▶ _Text shown_

## BEGIN

However there's one thing missing when preempt mode is enabled right now,
which is the spatial locality hint when there're page requests from the
destination side.
In vanilla postcopy, as long as a page request was unqueued, it will update
the PSS of the precopy background stream, so that after a page request the
background thread will move the pages after whatever was requested. It's
pretty much a natural behavior when there's only one channel anyway, and
one scanner to send the pages.
Preempt mode didn't follow that, because preempt mode has its own channel
and its own PSS (which doesn't linearly scan the guest memory, but
dedicated to resolve page requested from destination). So the page request
process and the background migration process are completely separate.

## END

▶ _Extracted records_
## BEGIN

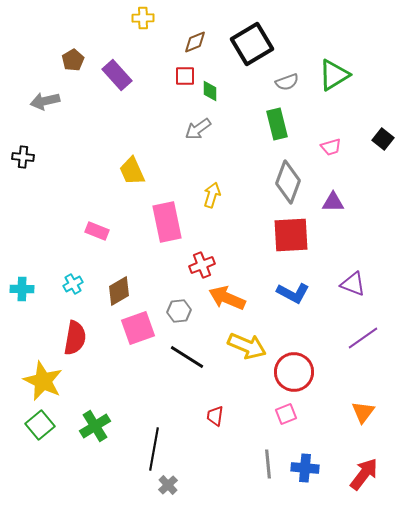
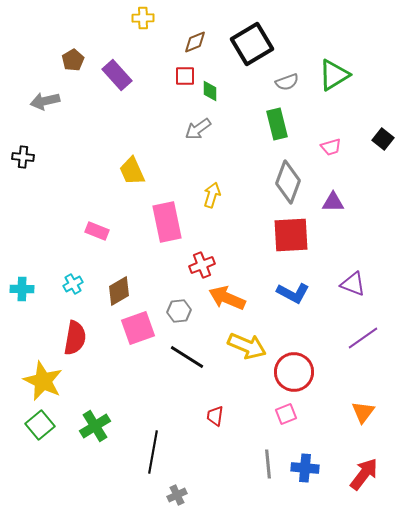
black line at (154, 449): moved 1 px left, 3 px down
gray cross at (168, 485): moved 9 px right, 10 px down; rotated 18 degrees clockwise
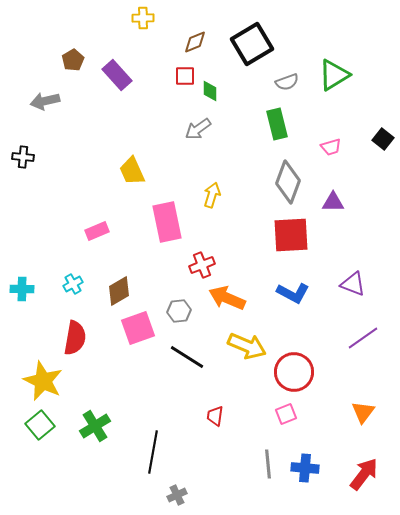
pink rectangle at (97, 231): rotated 45 degrees counterclockwise
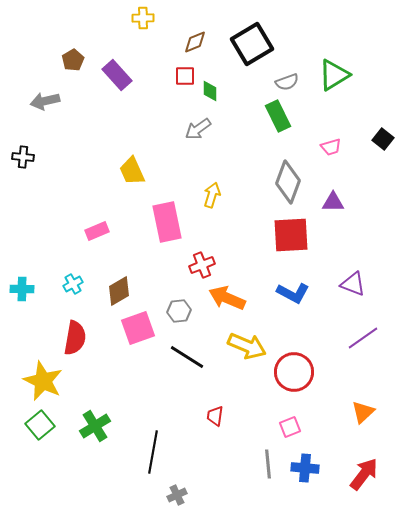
green rectangle at (277, 124): moved 1 px right, 8 px up; rotated 12 degrees counterclockwise
orange triangle at (363, 412): rotated 10 degrees clockwise
pink square at (286, 414): moved 4 px right, 13 px down
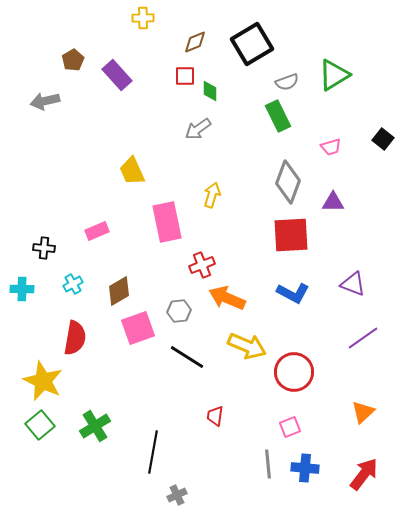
black cross at (23, 157): moved 21 px right, 91 px down
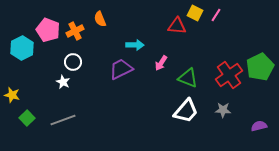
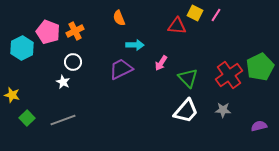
orange semicircle: moved 19 px right, 1 px up
pink pentagon: moved 2 px down
green triangle: rotated 25 degrees clockwise
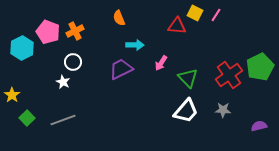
yellow star: rotated 21 degrees clockwise
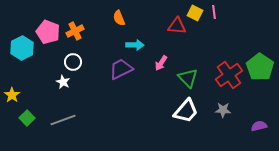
pink line: moved 2 px left, 3 px up; rotated 40 degrees counterclockwise
green pentagon: rotated 12 degrees counterclockwise
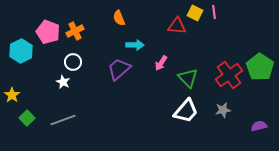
cyan hexagon: moved 1 px left, 3 px down
purple trapezoid: moved 2 px left; rotated 15 degrees counterclockwise
gray star: rotated 14 degrees counterclockwise
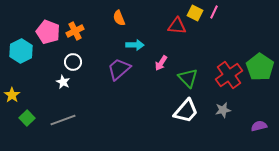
pink line: rotated 32 degrees clockwise
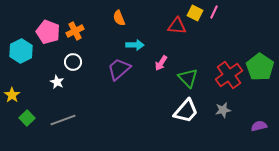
white star: moved 6 px left
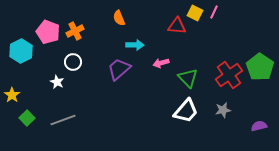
pink arrow: rotated 42 degrees clockwise
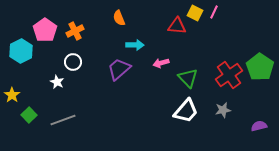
pink pentagon: moved 3 px left, 2 px up; rotated 15 degrees clockwise
green square: moved 2 px right, 3 px up
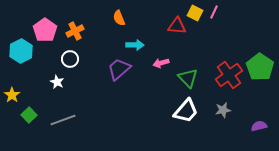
white circle: moved 3 px left, 3 px up
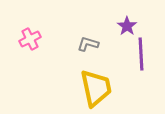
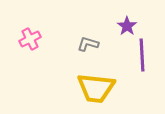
purple line: moved 1 px right, 1 px down
yellow trapezoid: rotated 108 degrees clockwise
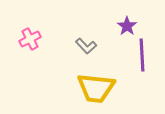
gray L-shape: moved 2 px left, 2 px down; rotated 150 degrees counterclockwise
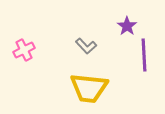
pink cross: moved 6 px left, 11 px down
purple line: moved 2 px right
yellow trapezoid: moved 7 px left
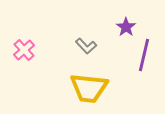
purple star: moved 1 px left, 1 px down
pink cross: rotated 15 degrees counterclockwise
purple line: rotated 16 degrees clockwise
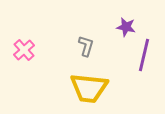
purple star: rotated 24 degrees counterclockwise
gray L-shape: rotated 120 degrees counterclockwise
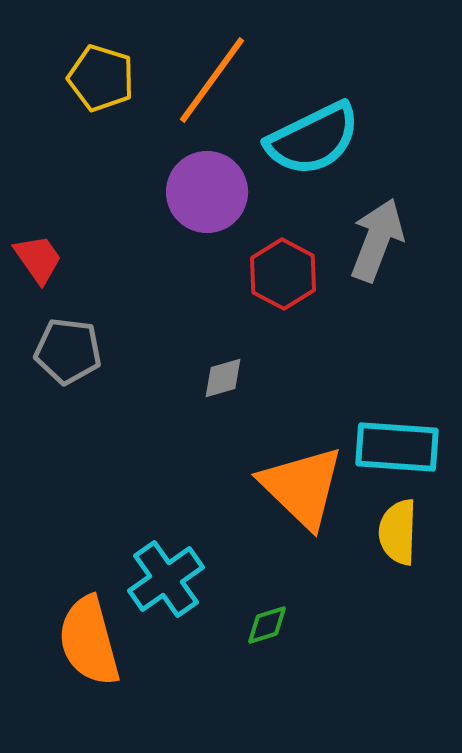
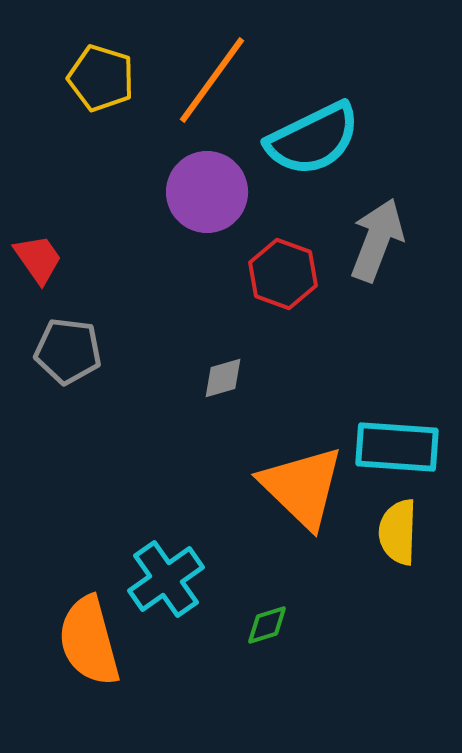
red hexagon: rotated 8 degrees counterclockwise
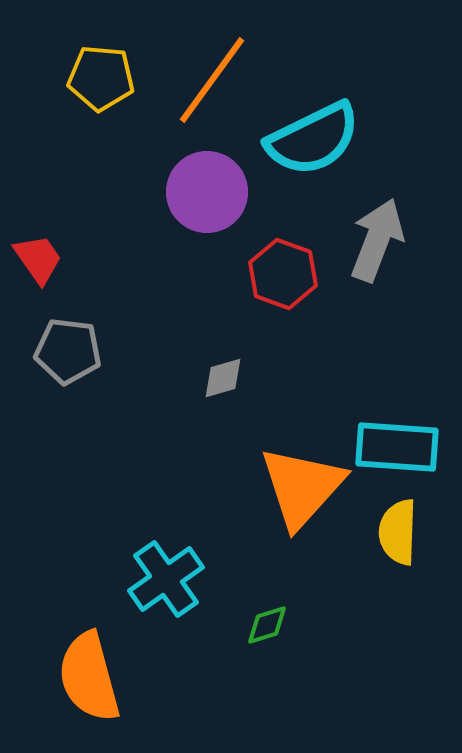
yellow pentagon: rotated 12 degrees counterclockwise
orange triangle: rotated 28 degrees clockwise
orange semicircle: moved 36 px down
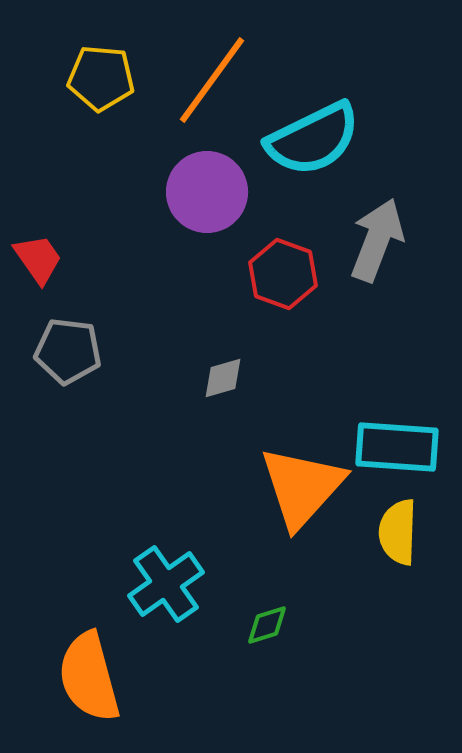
cyan cross: moved 5 px down
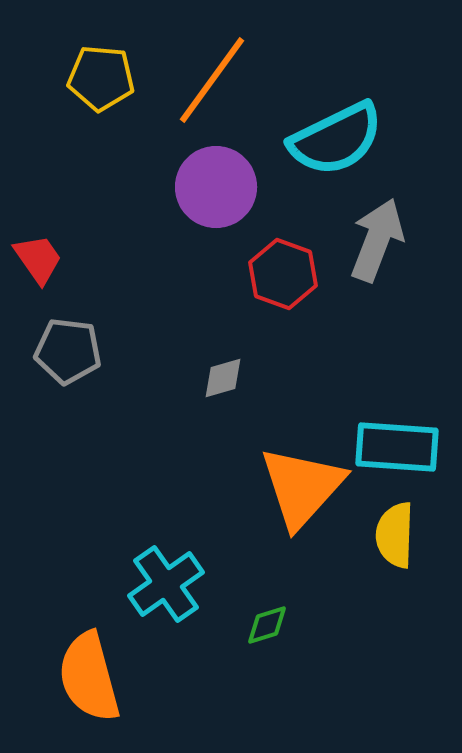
cyan semicircle: moved 23 px right
purple circle: moved 9 px right, 5 px up
yellow semicircle: moved 3 px left, 3 px down
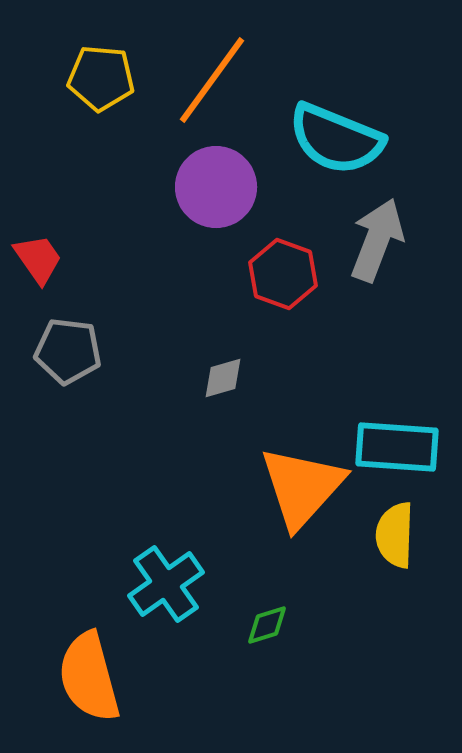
cyan semicircle: rotated 48 degrees clockwise
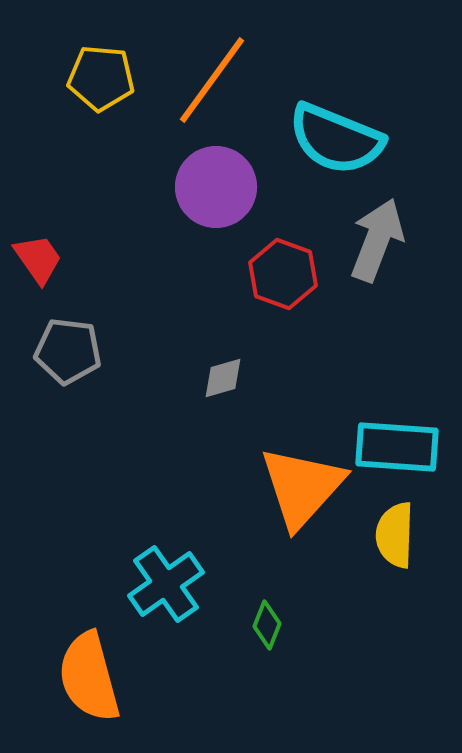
green diamond: rotated 51 degrees counterclockwise
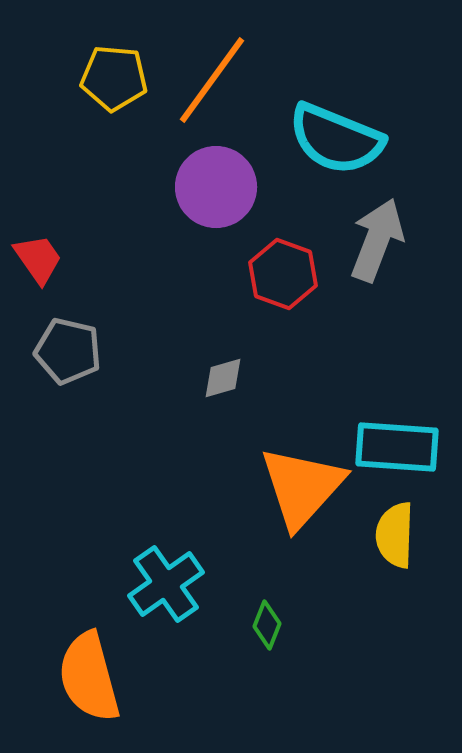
yellow pentagon: moved 13 px right
gray pentagon: rotated 6 degrees clockwise
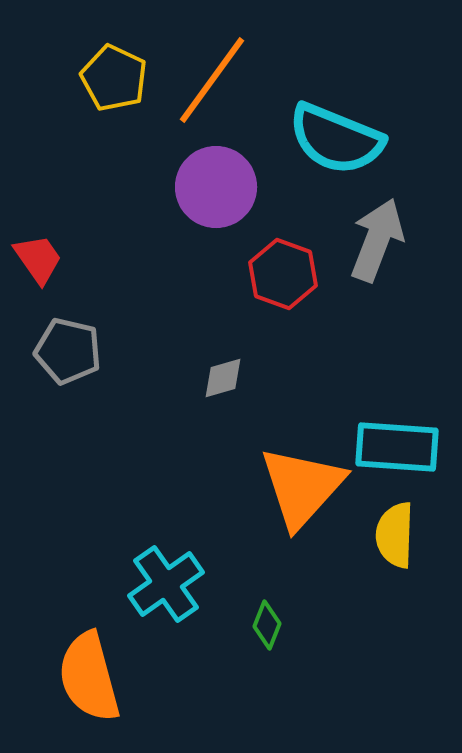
yellow pentagon: rotated 20 degrees clockwise
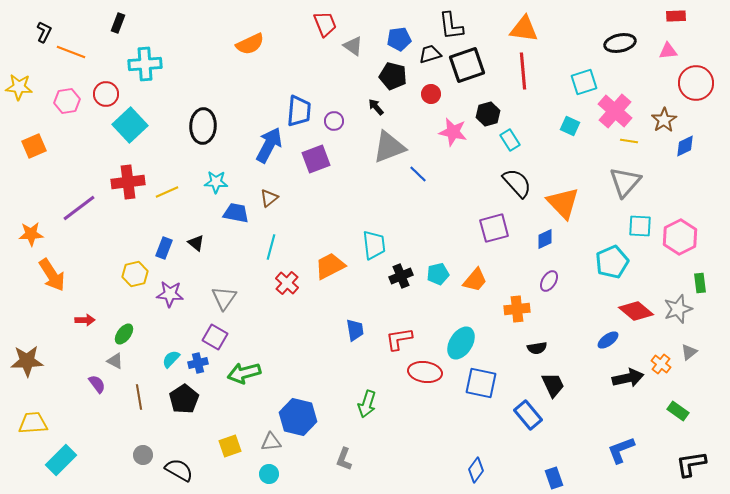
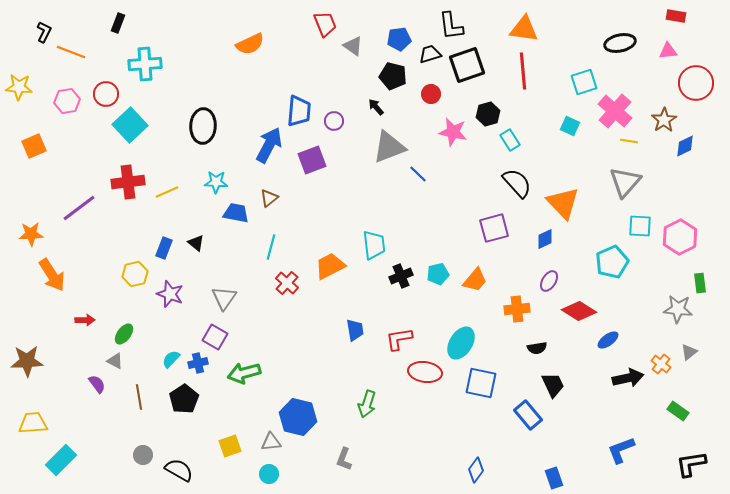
red rectangle at (676, 16): rotated 12 degrees clockwise
purple square at (316, 159): moved 4 px left, 1 px down
purple star at (170, 294): rotated 16 degrees clockwise
gray star at (678, 309): rotated 24 degrees clockwise
red diamond at (636, 311): moved 57 px left; rotated 8 degrees counterclockwise
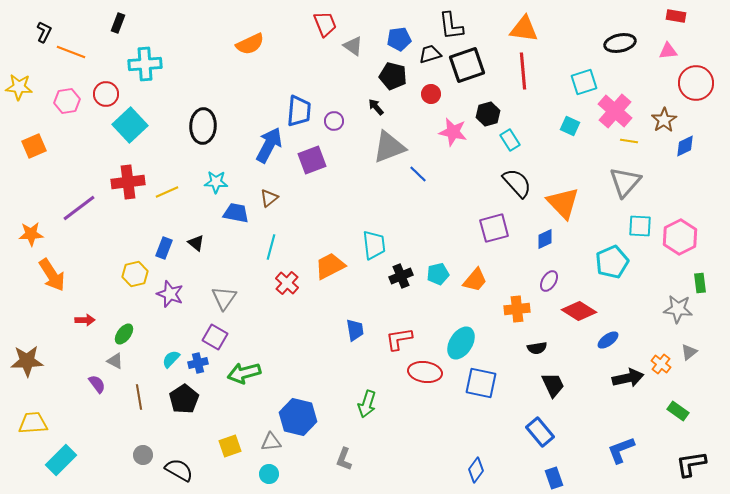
blue rectangle at (528, 415): moved 12 px right, 17 px down
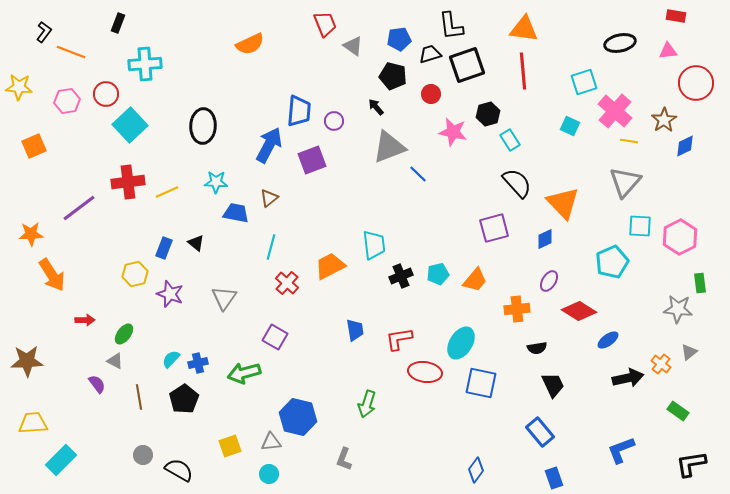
black L-shape at (44, 32): rotated 10 degrees clockwise
purple square at (215, 337): moved 60 px right
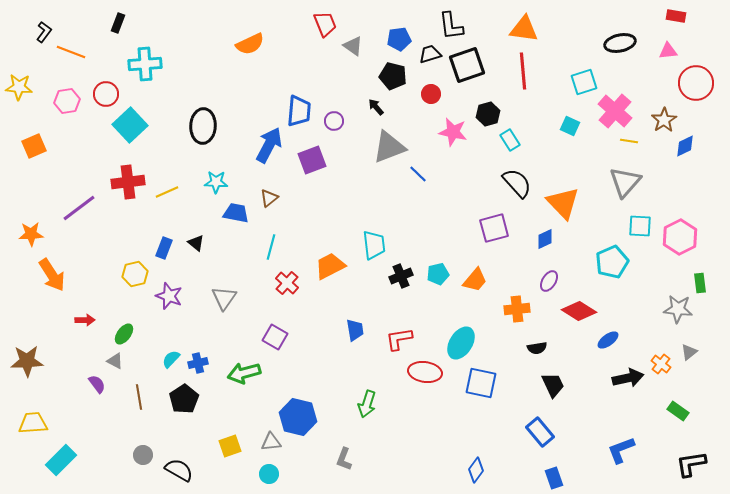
purple star at (170, 294): moved 1 px left, 2 px down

## END

▶ _Set tasks_
**A.** In the postcopy text, what is missing when preempt mode is enabled?
**B.** Transcribe the postcopy text between "In vanilla postcopy, as" and "are completely separate.", inclusive.
Rely on the postcopy text alone.

▶ _Correct answers_
**A.** The spatial locality hint when there are page requests from the destination side.

**B.**
In vanilla postcopy, as long as a page request was unqueued, it will update
the PSS of the precopy background stream, so that after a page request the
background thread will move the pages after whatever was requested. It's
pretty much a natural behavior when there's only one channel anyway, and
one scanner to send the pages.
Preempt mode didn't follow that, because preempt mode has its own channel
and its own PSS (which doesn't linearly scan the guest memory, but
dedicated to resolve page requested from destination). So the page request
process and the background migration process are completely separate.